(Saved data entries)
-*-

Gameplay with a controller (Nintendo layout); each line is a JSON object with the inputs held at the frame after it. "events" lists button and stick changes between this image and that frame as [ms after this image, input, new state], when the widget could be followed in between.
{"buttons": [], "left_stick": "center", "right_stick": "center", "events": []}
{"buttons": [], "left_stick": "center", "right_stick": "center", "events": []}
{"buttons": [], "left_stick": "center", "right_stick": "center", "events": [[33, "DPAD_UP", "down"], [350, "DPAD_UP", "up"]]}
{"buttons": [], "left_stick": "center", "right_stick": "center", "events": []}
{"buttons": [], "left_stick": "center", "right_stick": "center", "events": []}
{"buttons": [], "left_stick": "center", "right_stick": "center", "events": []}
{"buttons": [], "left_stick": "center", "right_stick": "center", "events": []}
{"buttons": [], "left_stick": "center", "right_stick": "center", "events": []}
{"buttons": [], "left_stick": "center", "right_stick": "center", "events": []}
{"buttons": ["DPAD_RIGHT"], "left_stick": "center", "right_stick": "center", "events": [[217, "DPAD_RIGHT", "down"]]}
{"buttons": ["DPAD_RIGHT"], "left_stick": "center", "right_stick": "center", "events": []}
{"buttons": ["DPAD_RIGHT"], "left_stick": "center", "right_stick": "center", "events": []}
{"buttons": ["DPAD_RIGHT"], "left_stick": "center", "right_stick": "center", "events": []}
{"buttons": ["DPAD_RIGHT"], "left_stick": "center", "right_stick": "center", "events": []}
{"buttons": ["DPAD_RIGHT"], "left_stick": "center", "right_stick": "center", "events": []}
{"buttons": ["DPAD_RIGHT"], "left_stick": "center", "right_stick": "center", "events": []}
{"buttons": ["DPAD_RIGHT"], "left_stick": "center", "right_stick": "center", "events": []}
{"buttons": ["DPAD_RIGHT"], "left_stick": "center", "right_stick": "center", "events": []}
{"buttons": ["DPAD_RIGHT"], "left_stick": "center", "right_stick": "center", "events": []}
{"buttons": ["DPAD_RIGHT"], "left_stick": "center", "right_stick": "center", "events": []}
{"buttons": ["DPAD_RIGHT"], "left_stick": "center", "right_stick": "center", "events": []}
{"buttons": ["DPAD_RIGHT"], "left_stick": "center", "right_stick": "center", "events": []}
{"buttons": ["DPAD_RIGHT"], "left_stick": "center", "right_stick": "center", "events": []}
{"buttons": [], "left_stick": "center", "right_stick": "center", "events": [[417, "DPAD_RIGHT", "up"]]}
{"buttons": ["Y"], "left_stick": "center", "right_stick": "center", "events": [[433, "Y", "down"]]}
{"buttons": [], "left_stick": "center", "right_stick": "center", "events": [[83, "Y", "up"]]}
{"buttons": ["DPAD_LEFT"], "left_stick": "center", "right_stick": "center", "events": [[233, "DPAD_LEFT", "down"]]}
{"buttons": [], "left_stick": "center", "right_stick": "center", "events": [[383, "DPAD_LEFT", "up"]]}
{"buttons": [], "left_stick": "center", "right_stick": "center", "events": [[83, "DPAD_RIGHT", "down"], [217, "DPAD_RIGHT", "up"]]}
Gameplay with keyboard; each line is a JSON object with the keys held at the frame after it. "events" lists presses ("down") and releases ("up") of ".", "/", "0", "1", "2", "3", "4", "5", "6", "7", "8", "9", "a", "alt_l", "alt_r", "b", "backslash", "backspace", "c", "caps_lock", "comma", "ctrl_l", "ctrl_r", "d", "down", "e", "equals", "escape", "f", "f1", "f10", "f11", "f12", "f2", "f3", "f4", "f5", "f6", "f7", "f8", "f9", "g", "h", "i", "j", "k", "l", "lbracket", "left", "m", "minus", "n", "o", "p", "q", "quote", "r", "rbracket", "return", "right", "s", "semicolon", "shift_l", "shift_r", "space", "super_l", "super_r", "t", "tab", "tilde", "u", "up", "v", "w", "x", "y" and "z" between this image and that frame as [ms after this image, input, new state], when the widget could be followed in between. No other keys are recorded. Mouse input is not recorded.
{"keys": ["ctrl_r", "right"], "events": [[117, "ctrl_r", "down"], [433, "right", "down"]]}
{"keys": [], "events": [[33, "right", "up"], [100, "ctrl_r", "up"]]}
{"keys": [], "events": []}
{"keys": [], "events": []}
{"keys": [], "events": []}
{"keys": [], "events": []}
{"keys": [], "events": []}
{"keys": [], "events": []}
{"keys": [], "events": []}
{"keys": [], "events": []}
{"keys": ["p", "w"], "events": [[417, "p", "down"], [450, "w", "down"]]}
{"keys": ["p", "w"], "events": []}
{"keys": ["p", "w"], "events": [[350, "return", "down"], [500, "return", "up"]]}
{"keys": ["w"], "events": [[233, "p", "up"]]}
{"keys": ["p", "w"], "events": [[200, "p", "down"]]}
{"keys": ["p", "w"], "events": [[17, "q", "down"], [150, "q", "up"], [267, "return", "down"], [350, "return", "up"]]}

-*-

The records above must be restated. Preserve every word.

[Expected output]
Gameplay with a controller (Nintendo layout); each line is a JSON object with the inputs held at the frame after it. "events" lists button and stick changes between this image and that frame as [ms after this image, input, new state], when the widget could be followed in between.
{"buttons": [], "left_stick": "center", "right_stick": "center", "events": []}
{"buttons": [], "left_stick": "center", "right_stick": "center", "events": []}
{"buttons": [], "left_stick": "center", "right_stick": "center", "events": [[33, "DPAD_UP", "down"], [350, "DPAD_UP", "up"]]}
{"buttons": [], "left_stick": "center", "right_stick": "center", "events": []}
{"buttons": [], "left_stick": "center", "right_stick": "center", "events": []}
{"buttons": [], "left_stick": "center", "right_stick": "center", "events": []}
{"buttons": [], "left_stick": "center", "right_stick": "center", "events": []}
{"buttons": [], "left_stick": "center", "right_stick": "center", "events": []}
{"buttons": [], "left_stick": "center", "right_stick": "center", "events": []}
{"buttons": ["DPAD_RIGHT"], "left_stick": "center", "right_stick": "center", "events": [[217, "DPAD_RIGHT", "down"]]}
{"buttons": ["DPAD_RIGHT"], "left_stick": "center", "right_stick": "center", "events": []}
{"buttons": ["DPAD_RIGHT"], "left_stick": "center", "right_stick": "center", "events": []}
{"buttons": ["DPAD_RIGHT"], "left_stick": "center", "right_stick": "center", "events": []}
{"buttons": ["DPAD_RIGHT"], "left_stick": "center", "right_stick": "center", "events": []}
{"buttons": ["DPAD_RIGHT"], "left_stick": "center", "right_stick": "center", "events": []}
{"buttons": ["DPAD_RIGHT"], "left_stick": "center", "right_stick": "center", "events": []}
{"buttons": ["DPAD_RIGHT"], "left_stick": "center", "right_stick": "center", "events": []}
{"buttons": ["DPAD_RIGHT"], "left_stick": "center", "right_stick": "center", "events": []}
{"buttons": ["DPAD_RIGHT"], "left_stick": "center", "right_stick": "center", "events": []}
{"buttons": ["DPAD_RIGHT"], "left_stick": "center", "right_stick": "center", "events": []}
{"buttons": ["DPAD_RIGHT"], "left_stick": "center", "right_stick": "center", "events": []}
{"buttons": ["DPAD_RIGHT"], "left_stick": "center", "right_stick": "center", "events": []}
{"buttons": ["DPAD_RIGHT"], "left_stick": "center", "right_stick": "center", "events": []}
{"buttons": [], "left_stick": "center", "right_stick": "center", "events": [[417, "DPAD_RIGHT", "up"]]}
{"buttons": ["Y"], "left_stick": "center", "right_stick": "center", "events": [[433, "Y", "down"]]}
{"buttons": [], "left_stick": "center", "right_stick": "center", "events": [[83, "Y", "up"]]}
{"buttons": ["DPAD_LEFT"], "left_stick": "center", "right_stick": "center", "events": [[233, "DPAD_LEFT", "down"]]}
{"buttons": [], "left_stick": "center", "right_stick": "center", "events": [[383, "DPAD_LEFT", "up"]]}
{"buttons": [], "left_stick": "center", "right_stick": "center", "events": [[83, "DPAD_RIGHT", "down"], [217, "DPAD_RIGHT", "up"]]}
Gameplay with keyboard; each line is a JSON object with the keys held at the frame after it. "events" lists presses ("down") and releases ("up") of ".", "/", "0", "1", "2", "3", "4", "5", "6", "7", "8", "9", "a", "alt_l", "alt_r", "b", "backslash", "backspace", "c", "caps_lock", "comma", "ctrl_l", "ctrl_r", "d", "down", "e", "equals", "escape", "f", "f1", "f10", "f11", "f12", "f2", "f3", "f4", "f5", "f6", "f7", "f8", "f9", "g", "h", "i", "j", "k", "l", "lbracket", "left", "m", "minus", "n", "o", "p", "q", "quote", "r", "rbracket", "return", "right", "s", "semicolon", "shift_l", "shift_r", "space", "super_l", "super_r", "t", "tab", "tilde", "u", "up", "v", "w", "x", "y" and "z" between this image and that frame as [ms after this image, input, new state], when the widget could be followed in between. No other keys are recorded. Mouse input is not recorded.
{"keys": ["ctrl_r", "right"], "events": [[117, "ctrl_r", "down"], [433, "right", "down"]]}
{"keys": [], "events": [[33, "right", "up"], [100, "ctrl_r", "up"]]}
{"keys": [], "events": []}
{"keys": [], "events": []}
{"keys": [], "events": []}
{"keys": [], "events": []}
{"keys": [], "events": []}
{"keys": [], "events": []}
{"keys": [], "events": []}
{"keys": [], "events": []}
{"keys": ["p", "w"], "events": [[417, "p", "down"], [450, "w", "down"]]}
{"keys": ["p", "w"], "events": []}
{"keys": ["p", "w"], "events": [[350, "return", "down"], [500, "return", "up"]]}
{"keys": ["w"], "events": [[233, "p", "up"]]}
{"keys": ["p", "w"], "events": [[200, "p", "down"]]}
{"keys": ["p", "w"], "events": [[17, "q", "down"], [150, "q", "up"], [267, "return", "down"], [350, "return", "up"]]}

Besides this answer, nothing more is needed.